12 ene. 2009

Claudio Eliano - Historias de los animales, Libro VIII 15 y 17 - Los elefantes





15

Si los elefantes no son capaces de cruzar una zanja, el más grande del grupo se mete dentro y se sitúa de través, como si se tratara de un puente; los demás pasan por encima de su lomo hasta el otro lado y, antes de continuar la huida, sacan de la zanja al que está en ella. Y lo hacen de esta forma: desde arriba, uno le ofrece la pata para que enrolle allí la trompa; los otros elefantes llevan hierbas y ramas y el que está en la zanja se sube a las ramas , siempre bien agarrado de la pata de su compañero, y así sale sin demasiados inconvenientes.

En la India existe una región denominada Falacra, así llamada porque todo ser vivo que prueba las hierbas del lugar pierde el pelo o los cuernos. Por tal razón, los elefantes jamás se aproximan por su voluntad a esas tierras y, si lo hacen, se apartan, ya que, como cualquier persona sensata, no buscan las cosas dañinas.


17

Ya hablé en especial de los elefantes, pero me parece oportuno añadir algo más. Está bien justificado afirmar que son capaces de mantener su continencia. Nunca van en busca de una hembra para copular como si quisieran infligir una ofensa o como si sólo los guiase el ansia de placer, sino que lo hacen con la idea de que es imprescindible perpetuar la especie engendrando hijos, para que haya una prole y no se extinga la simiente, dado que una sola vez en la vida se entregan al amor, cuando la hembra accede al apareamiento.

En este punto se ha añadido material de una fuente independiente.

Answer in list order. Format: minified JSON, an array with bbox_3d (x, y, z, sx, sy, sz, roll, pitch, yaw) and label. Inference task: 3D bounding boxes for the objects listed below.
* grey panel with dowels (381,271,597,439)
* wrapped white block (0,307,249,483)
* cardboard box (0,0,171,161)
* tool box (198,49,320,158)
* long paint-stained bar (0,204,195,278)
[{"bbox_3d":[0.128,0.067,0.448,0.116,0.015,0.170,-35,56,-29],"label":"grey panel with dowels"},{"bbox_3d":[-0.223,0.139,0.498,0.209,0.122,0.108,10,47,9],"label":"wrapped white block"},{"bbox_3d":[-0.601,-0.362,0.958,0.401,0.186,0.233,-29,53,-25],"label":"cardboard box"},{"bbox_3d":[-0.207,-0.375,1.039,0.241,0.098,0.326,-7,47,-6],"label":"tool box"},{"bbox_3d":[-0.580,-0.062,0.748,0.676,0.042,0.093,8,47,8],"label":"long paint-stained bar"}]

A continuación, cuando la compañera ya está preñada, se desentienden por completo de ella. Se aparean en sitios apartados, huyendo de la observación de los demás. se ocultan entre el follaje de los árboles, entre los matorrales densos o bien en alguna hondonada poco accesible, que les brinde la oportunidad de un buen escondite.

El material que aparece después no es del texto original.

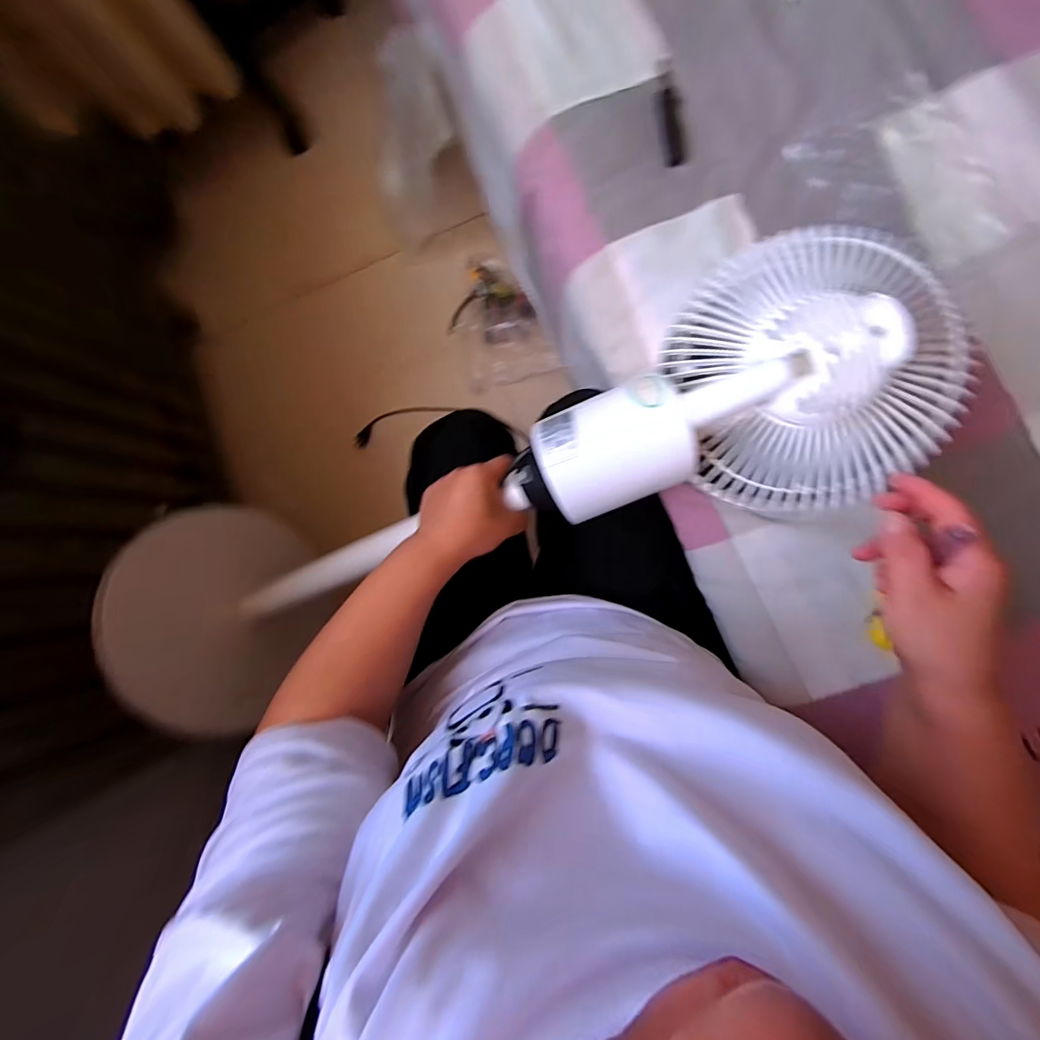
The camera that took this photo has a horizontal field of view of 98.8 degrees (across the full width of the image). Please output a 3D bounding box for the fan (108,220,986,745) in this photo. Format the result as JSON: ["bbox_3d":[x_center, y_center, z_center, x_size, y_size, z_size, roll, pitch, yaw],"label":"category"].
[{"bbox_3d":[-0.026,-0.007,0.426,0.755,0.215,0.247,-18,85,16],"label":"fan"}]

Antes referí que son animales ecuánimes y provistos de gran valor. Ahora, aludí a su carácter sobrio. Quien desee emplear su tiempo en conocer cuánto detestan la maldad pueden abrir sus oídos y escuchar.

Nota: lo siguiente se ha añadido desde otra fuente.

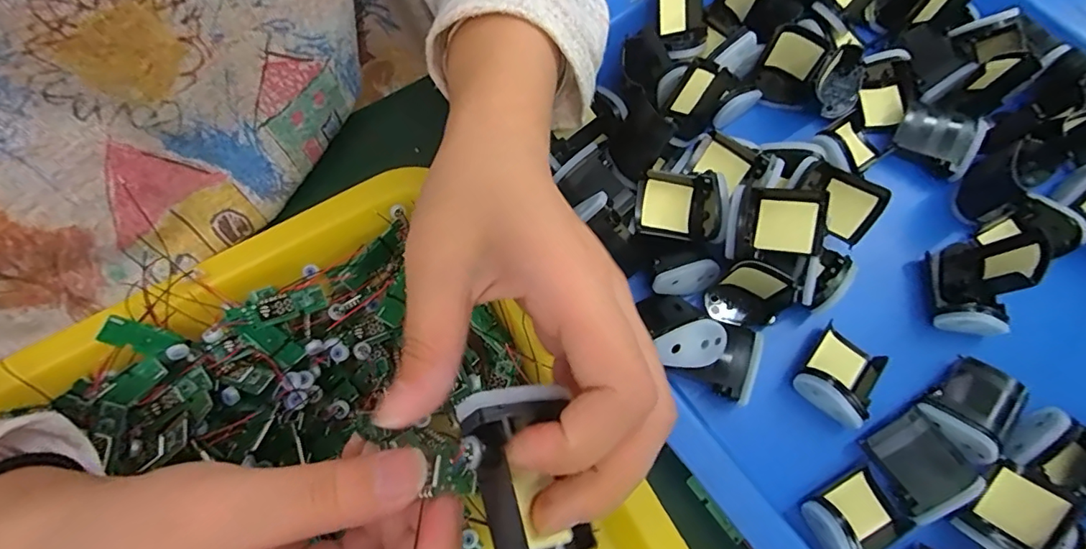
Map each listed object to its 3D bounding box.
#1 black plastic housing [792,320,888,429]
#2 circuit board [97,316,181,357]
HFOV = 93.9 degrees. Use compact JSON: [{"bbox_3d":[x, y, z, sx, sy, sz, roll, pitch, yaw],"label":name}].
[{"bbox_3d":[0.148,0.048,0.247,0.036,0.024,0.041,40,76,10],"label":"black plastic housing"},{"bbox_3d":[-0.180,0.028,0.226,0.004,0.028,0.012,-3,66,44],"label":"circuit board"}]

El cornac de un elefante domesticado tenía por mujer a una vieja poseedora de bastante riqueza. El hombre, al cabo de un tiempo, se prendó de otra; con la idea de que los bienes de su mujer legítima pasaran a poder de su amante, aquel hombre impulsivo estranguló a aquélla, la enterró junto al corral del elefante y se casó con su amada. El elefante enlazó con su trompa a la nueva ama y la llevó cerca de la sepultura; de inmediato, con los colmillos cavó hasta dejar el cadáver al descubierto, con lo que, a través de la acción misma, hizo conocer lo que no podía expresar con otro lenguaje; el elefante, que detesta la maldad, indicaba a aquella mujer la índole moral de su marido.